What the task requires: Give the records below again in full, exactly as written, but without any images.

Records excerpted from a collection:
● ● ●

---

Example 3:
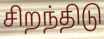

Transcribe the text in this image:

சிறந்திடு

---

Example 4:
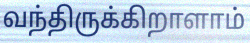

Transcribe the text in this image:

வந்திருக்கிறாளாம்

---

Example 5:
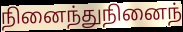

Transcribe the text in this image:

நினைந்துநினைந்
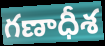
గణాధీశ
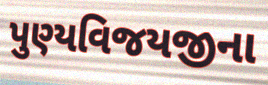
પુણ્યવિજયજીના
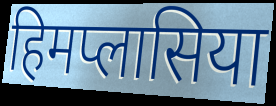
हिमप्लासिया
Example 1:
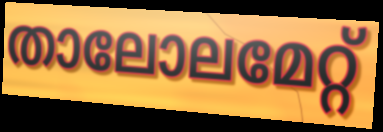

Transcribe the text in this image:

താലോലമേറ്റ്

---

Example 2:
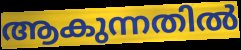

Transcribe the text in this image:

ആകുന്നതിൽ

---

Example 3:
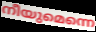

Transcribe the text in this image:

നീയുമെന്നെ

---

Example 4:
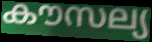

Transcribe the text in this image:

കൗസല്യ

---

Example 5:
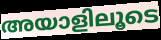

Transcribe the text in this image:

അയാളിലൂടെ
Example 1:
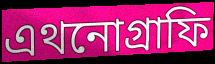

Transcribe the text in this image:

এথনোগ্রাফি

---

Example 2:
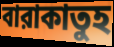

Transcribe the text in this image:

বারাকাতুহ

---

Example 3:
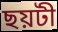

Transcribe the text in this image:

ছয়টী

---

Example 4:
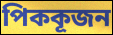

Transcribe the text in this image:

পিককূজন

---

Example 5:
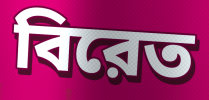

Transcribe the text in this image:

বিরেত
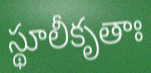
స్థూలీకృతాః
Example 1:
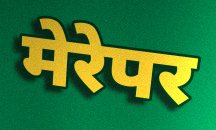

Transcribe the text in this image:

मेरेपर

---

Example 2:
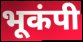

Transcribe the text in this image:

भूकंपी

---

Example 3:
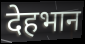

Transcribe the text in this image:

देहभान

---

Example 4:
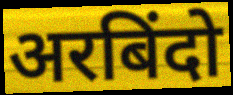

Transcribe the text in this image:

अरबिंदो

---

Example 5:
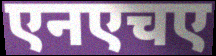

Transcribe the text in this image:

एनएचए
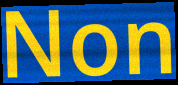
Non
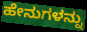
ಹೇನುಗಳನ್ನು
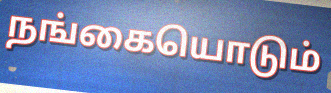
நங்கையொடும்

● ● ●

Answer section:
---

Example 3:

Transcribe the text in this image:

சிறந்திடு

---

Example 4:

Transcribe the text in this image:

வந்திருக்கிறாளாம்

---

Example 5:

Transcribe the text in this image:

நினைந்துநினைந்
గణాధీశ
પુણ્યવિજયજીના
हिमप्लासिया
Example 1:

Transcribe the text in this image:

താലോലമേറ്റ്

---

Example 2:

Transcribe the text in this image:

ആകുന്നതിൽ

---

Example 3:

Transcribe the text in this image:

നീയുമെന്നെ

---

Example 4:

Transcribe the text in this image:

കൗസല്യ

---

Example 5:

Transcribe the text in this image:

അയാളിലൂടെ
Example 1:

Transcribe the text in this image:

এথনোগ্রাফি

---

Example 2:

Transcribe the text in this image:

বারাকাতুহ

---

Example 3:

Transcribe the text in this image:

ছয়টী

---

Example 4:

Transcribe the text in this image:

পিককূজন

---

Example 5:

Transcribe the text in this image:

বিরেত
స్థూలీకృతాః
Example 1:

Transcribe the text in this image:

मेरेपर

---

Example 2:

Transcribe the text in this image:

भूकंपी

---

Example 3:

Transcribe the text in this image:

देहभान

---

Example 4:

Transcribe the text in this image:

अरबिंदो

---

Example 5:

Transcribe the text in this image:

एनएचए
Non
ಹೇನುಗಳನ್ನು
நங்கையொடும்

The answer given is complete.